[Material for this exercise]

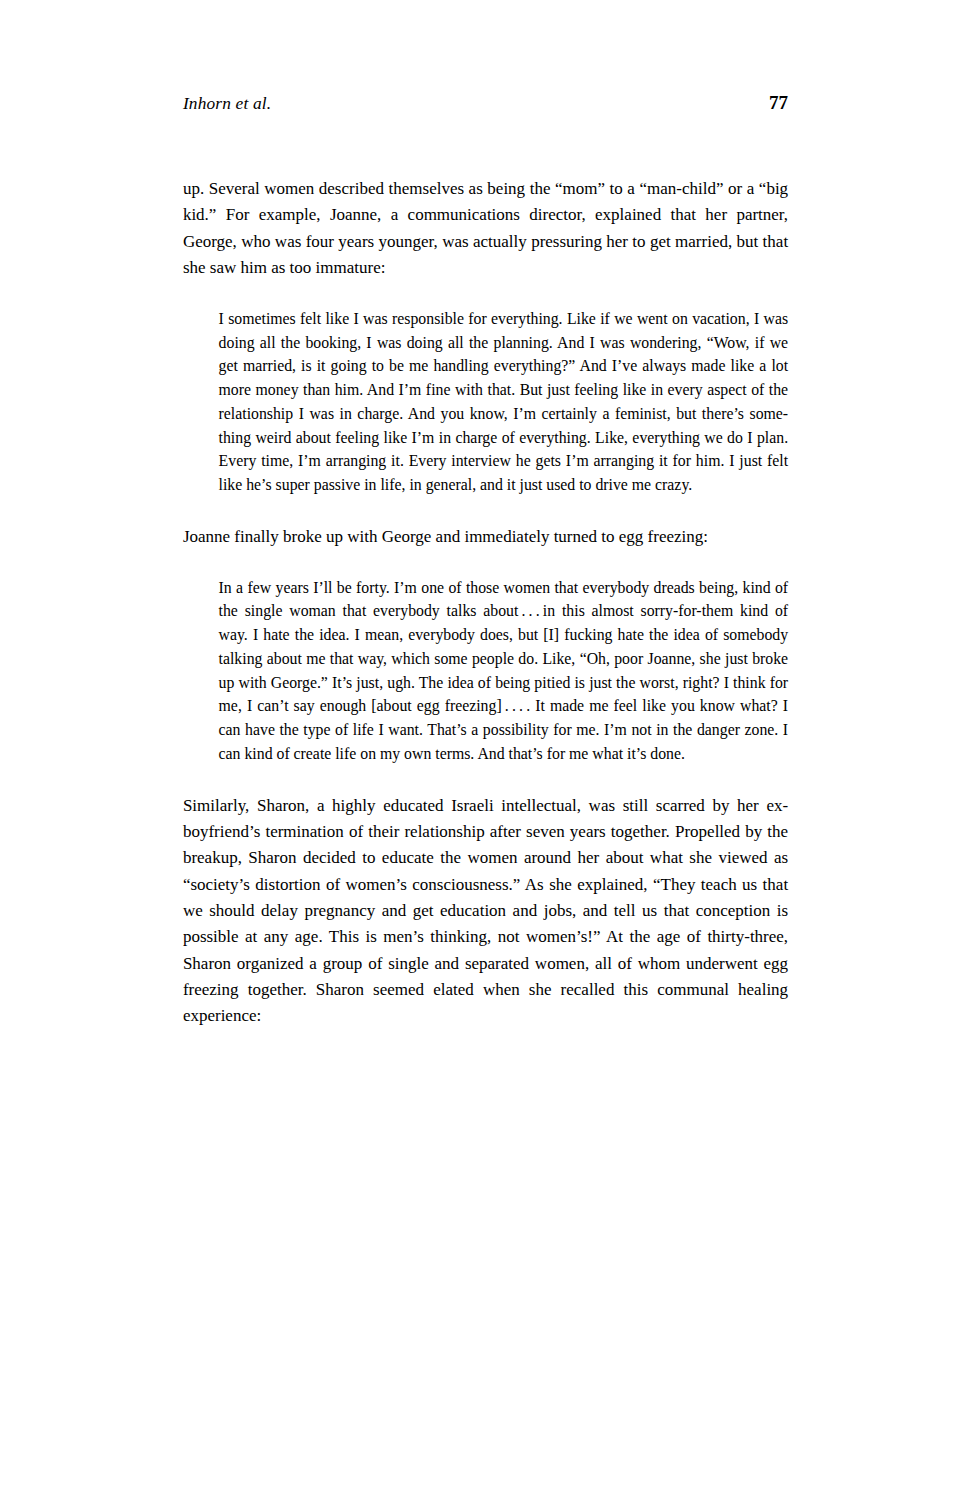Inhorn et al. 77
up. Several women described themselves as being the “mom” to a “man-child” or a “big kid.” For example, Joanne, a communications director, explained that her partner, George, who was four years younger, was actually pressuring her to get married, but that she saw him as too immature:
I sometimes felt like I was responsible for everything. Like if we went on vacation, I was doing all the booking, I was doing all the planning. And I was wondering, “Wow, if we get married, is it going to be me handling everything?” And I’ve always made like a lot more money than him. And I’m fine with that. But just feeling like in every aspect of the relationship I was in charge. And you know, I’m certainly a feminist, but there’s something weird about feeling like I’m in charge of everything. Like, everything we do I plan. Every time, I’m arranging it. Every interview he gets I’m arranging it for him. I just felt like he’s super passive in life, in general, and it just used to drive me crazy.
Joanne finally broke up with George and immediately turned to egg freezing:
In a few years I’ll be forty. I’m one of those women that everybody dreads being, kind of the single woman that everybody talks about . . . in this almost sorry-for-them kind of way. I hate the idea. I mean, everybody does, but [I] fucking hate the idea of somebody talking about me that way, which some people do. Like, “Oh, poor Joanne, she just broke up with George.” It’s just, ugh. The idea of being pitied is just the worst, right? I think for me, I can’t say enough [about egg freezing] . . . . It made me feel like you know what? I can have the type of life I want. That’s a possibility for me. I’m not in the danger zone. I can kind of create life on my own terms. And that’s for me what it’s done.
Similarly, Sharon, a highly educated Israeli intellectual, was still scarred by her ex-boyfriend’s termination of their relationship after seven years together. Propelled by the breakup, Sharon decided to educate the women around her about what she viewed as “society’s distortion of women’s consciousness.” As she explained, “They teach us that we should delay pregnancy and get education and jobs, and tell us that conception is possible at any age. This is men’s thinking, not women’s!” At the age of thirty-three, Sharon organized a group of single and separated women, all of whom underwent egg freezing together. Sharon seemed elated when she recalled this communal healing experience:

[/Material for this exercise]

> Exercise objective
Provide the lines again, unchanged, from where the data above begins through the line containing "up. Several women", both ends included, omitting pictures and adding nothing.

> Answer space
Inhorn et al. 77
up. Several women described themselves as being the “mom” to a “man-child” or a “big kid.” For example, Joanne, a communications director, explained that her partner, George, who was four years younger, was actually pressuring her to get married, but that she saw him as too immature:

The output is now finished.